Following on from the success of the Dark Peak and Barnsley Pals books, a number of local history paperbacks were produced, along with a series of battlefield guide books. Battleground Europe proved successful, and as more titles were produced, the company made the decision to launch a book publishing arm of the group.

When the Leo Cooper imprint became available, the Barnsley Chronicle purchased it; and the Pen and Sword publishing house was established in 1990. Leo Cooper (1934–2013), the late husband of novelist Jilly Cooper, had established a reputation for publishing military history titles. Leo Cooper later retired.

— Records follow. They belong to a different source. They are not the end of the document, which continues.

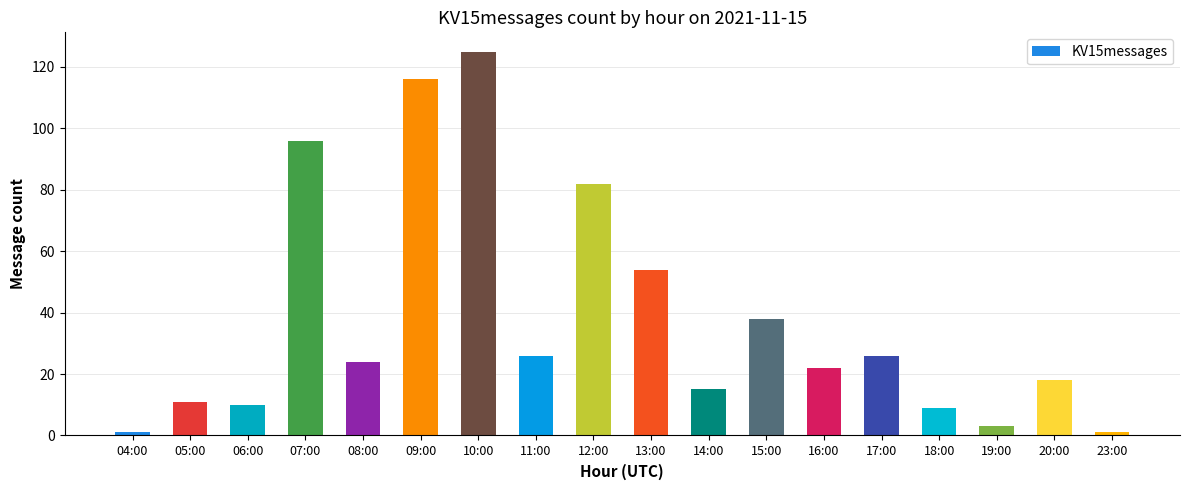

The chart shows a value of 22 at 16:00. True or false?

True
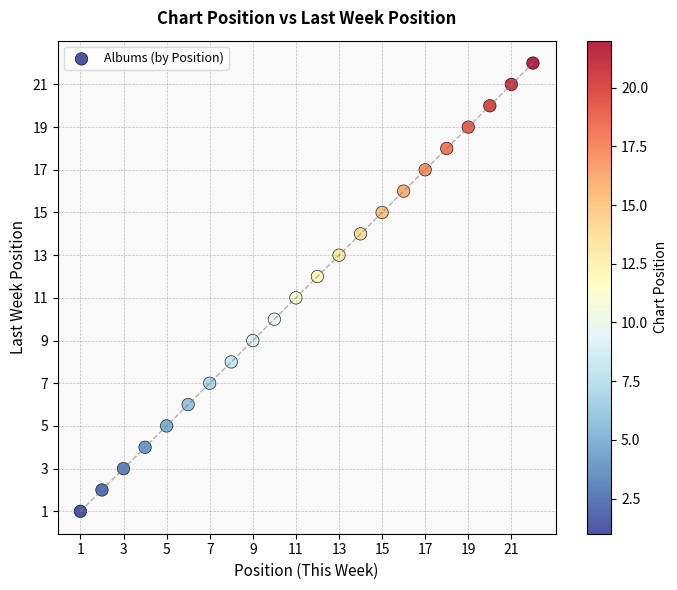

What is the range of X values (max minus min)?

21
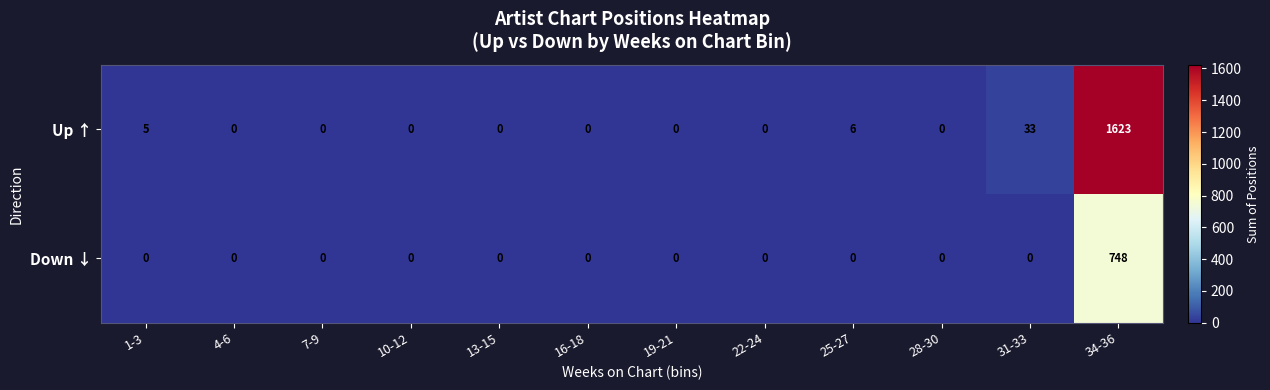

List the series in order of their overall mean, highest first.

Up ↑, Down ↓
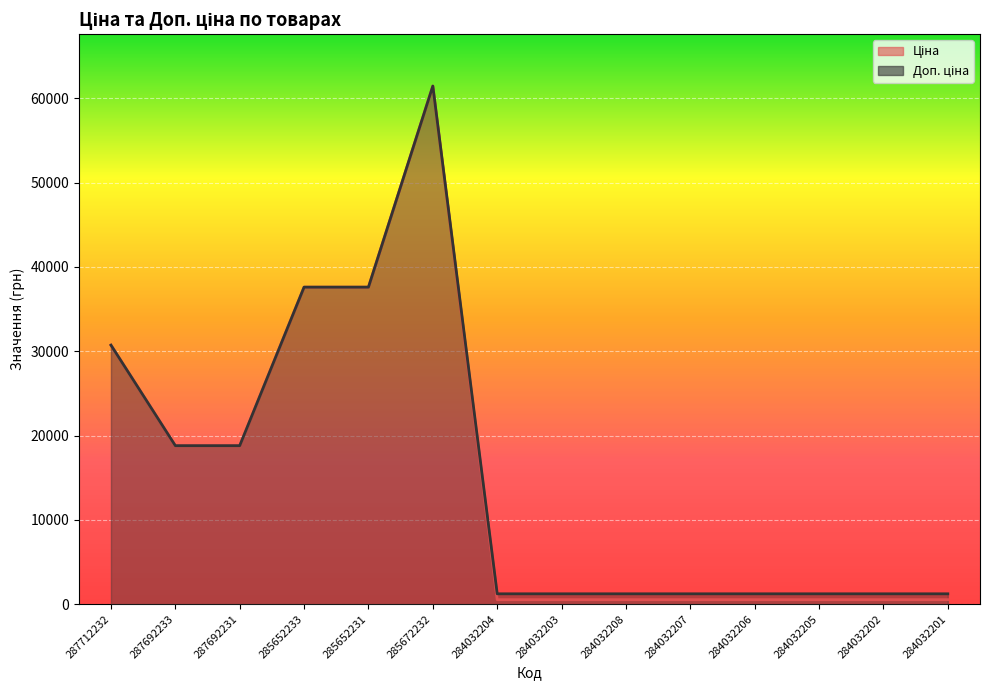

Which category has the lowest value in the Ціна series?

284032204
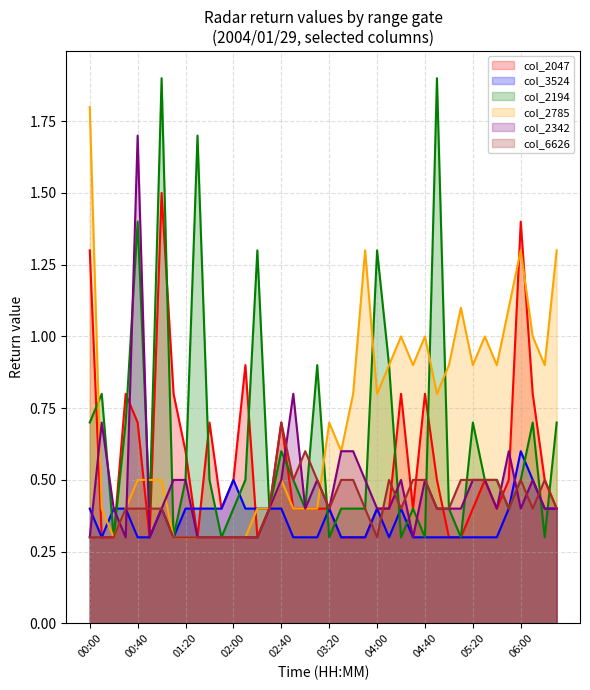

Reading left to right, list all the values displayed in this chart.

col_2047: 00:00=1.3	00:10=0.3	00:20=0.3	00:30=0.8	00:40=0.7	00:50=0.3	01:00=1.5	01:10=0.8	01:20=0.6	01:30=0.3	01:40=0.7	01:50=0.4	02:00=0.5	02:10=0.9	02:20=0.3	02:30=0.4	02:40=0.7	02:50=0.4	03:00=0.4	03:10=0.4	03:20=0.4	03:30=0.3	03:40=0.3	03:50=0.3	04:00=0.4	04:10=0.4	04:20=0.8	04:30=0.4	04:40=0.8	04:50=0.5	05:00=0.3	05:10=0.3	05:20=0.4	05:30=0.5	05:40=0.4	05:50=0.5	06:00=1.4	06:10=0.8	06:20=0.5	06:30=0.4
col_3524: 00:00=0.4	00:10=0.3	00:20=0.4	00:30=0.4	00:40=0.3	00:50=0.3	01:00=0.4	01:10=0.3	01:20=0.4	01:30=0.4	01:40=0.4	01:50=0.4	02:00=0.5	02:10=0.4	02:20=0.4	02:30=0.4	02:40=0.4	02:50=0.3	03:00=0.3	03:10=0.3	03:20=0.4	03:30=0.3	03:40=0.3	03:50=0.3	04:00=0.4	04:10=0.3	04:20=0.4	04:30=0.3	04:40=0.3	04:50=0.3	05:00=0.3	05:10=0.3	05:20=0.3	05:30=0.3	05:40=0.3	05:50=0.4	06:00=0.6	06:10=0.5	06:20=0.4	06:30=0.4
col_2194: 00:00=0.7	00:10=0.8	00:20=0.3	00:30=0.7	00:40=1.4	00:50=0.4	01:00=1.9	01:10=0.3	01:20=0.5	01:30=1.7	01:40=0.5	01:50=0.3	02:00=0.4	02:10=0.5	02:20=1.3	02:30=0.4	02:40=0.6	02:50=0.5	03:00=0.4	03:10=0.9	03:20=0.3	03:30=0.4	03:40=0.4	03:50=0.4	04:00=1.3	04:10=0.9	04:20=0.3	04:30=0.4	04:40=0.3	04:50=1.9	05:00=0.4	05:10=0.3	05:20=0.7	05:30=0.5	05:40=0.5	05:50=0.4	06:00=0.5	06:10=0.7	06:20=0.3	06:30=0.7
col_2785: 00:00=1.8	00:10=0.4	00:20=0.3	00:30=0.4	00:40=0.5	00:50=0.5	01:00=0.5	01:10=0.3	01:20=0.3	01:30=0.3	01:40=0.3	01:50=0.3	02:00=0.3	02:10=0.3	02:20=0.4	02:30=0.4	02:40=0.5	02:50=0.4	03:00=0.4	03:10=0.4	03:20=0.7	03:30=0.6	03:40=0.8	03:50=1.3	04:00=0.8	04:10=0.9	04:20=1.0	04:30=0.9	04:40=1.0	04:50=0.8	05:00=0.9	05:10=1.1	05:20=0.9	05:30=1.0	05:40=0.9	05:50=1.1	06:00=1.3	06:10=1.0	06:20=0.9	06:30=1.3
col_2342: 00:00=0.3	00:10=0.7	00:20=0.4	00:30=0.3	00:40=1.7	00:50=0.3	01:00=0.4	01:10=0.5	01:20=0.5	01:30=0.3	01:40=0.3	01:50=0.3	02:00=0.3	02:10=0.3	02:20=0.3	02:30=0.4	02:40=0.5	02:50=0.8	03:00=0.4	03:10=0.5	03:20=0.4	03:30=0.6	03:40=0.6	03:50=0.5	04:00=0.4	04:10=0.4	04:20=0.5	04:30=0.3	04:40=0.5	04:50=0.4	05:00=0.4	05:10=0.4	05:20=0.5	05:30=0.5	05:40=0.4	05:50=0.6	06:00=0.4	06:10=0.5	06:20=0.4	06:30=0.4
col_6626: 00:00=0.3	00:10=0.3	00:20=0.3	00:30=0.4	00:40=0.4	00:50=0.4	01:00=0.4	01:10=0.3	01:20=0.3	01:30=0.3	01:40=0.3	01:50=0.3	02:00=0.3	02:10=0.3	02:20=0.3	02:30=0.4	02:40=0.7	02:50=0.5	03:00=0.6	03:10=0.5	03:20=0.4	03:30=0.5	03:40=0.5	03:50=0.4	04:00=0.3	04:10=0.5	04:20=0.4	04:30=0.5	04:40=0.5	04:50=0.4	05:00=0.4	05:10=0.5	05:20=0.5	05:30=0.5	05:40=0.5	05:50=0.4	06:00=0.5	06:10=0.4	06:20=0.5	06:30=0.4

Pen and Sword expanded its subject matter, branching out to cover naval and maritime history, aviation, local history, family history, collectables and antiques, nostalgia and true crime. It further expanded to include transport and railways, science, archaeology, exploration, and political memoirs. In 2008, Pen and Sword made two acquisitions: Frontline Books, which focuses on United States–based military history; and Seaforth Publishing, which is a leading maritime history imprint.

==Select series==
- "Aviation Heritage Trail": stories, history and events behind famous aviation operations;
- "Battleground Europe": over 100 illustrated battleground guide books from periods including 1066, Wars of the Roses, the English Civil War, Napoleonic, Zulu War, The Boer War, World War I to World War II;
- "Classics": books covering military operations and stories from many different periods throughout history;
- "Cold War 1945–1991": a series of 19 books (as of December 2020) documenting individual battles around the world during the period from 1945 to 1991, known as the Cold War;
- "FlightCraft": 18 books (as of December 2020) focussing on significant military aircraft from the United Kingdom, Germany, the United States of America, and Russia; primarily during the early part of the Cold War;
- "History of Terror": a series of 15 books (as of December 2020) documenting significant episodes of terror from the last two millennium; titles include: Emperors of Rome: The Monsters, detailing the 'bad' Roman emperors from AD 14 to 548 (Note: ISBN 9781526728852); Irgun, about fanatical Zionists who wish to convert Palestine and Transjordan into an independent Jewish state from 1931 to 1948 (Note: ISBN 9781526728692); Northern Ireland: The Troubles, an intimate documentation of paramilitary operations on the island of Ireland, and the quest to quash them, in a period known as 'The Troubles' from 1968 to 1998 (Note: ISBN 9781526729170); and Al Qaeda in the Islamic Maghreb, about the al Qaeda insurgencies in Afghanistan, Iraq, Syria, and the Yemen, along with splinter jihadist groups in West Africa and Europe, from 2007 (Note: ISBN 9781526728739);
- "Holt's Guidebooks": overview general information books with maps, memorials, battleground descriptions and tourist-focused summaries covering varied military campaigns from World War I and World War II;
- "Napoleonic Library": a series of 27 books (as of December 2020) dedicated to the people, equipment and battles from the Napoleonic Wars;
- "Pals": narratives documenting the lives of friends, comrades, and pals, who joined together in the same Battalions to serve King and Country during the Great War
- "ShipCraft": a series of 30 books (as of December 2020) documenting military battleships, cruisers, destroyers, frigates, sloops, and aircraft carriers; along with the great passenger liners such as the Titanic and her sisters;
- "TankCraft": 28 books (as of December 2020) documenting in significant detail the tracked warfare vehicles commonly known as tanks; from Britain, Germany, and America;
- "Warships of the Royal Navy": stories behind famous Royal Navy (RN) ships from the Napoleonic Wars to contemporary military conflicts;
- "Images of War": a major series of 243 books (as of December 2020) of rare photographs from wartime archives of every possible global military subject, from animals and aircraft to the Waffen SS and Winston Churchill; including concentration and death camps, individual battles, squadrons, battalions and divisions, the people, and the equipment they flew, sailed and operated, on the ground, in the air, and at sea; in all theatres of war since World War One; all with detailed captions and references;
- Shot in the Tower: The Story of the Spies Executed in the Tower of London During the First World War.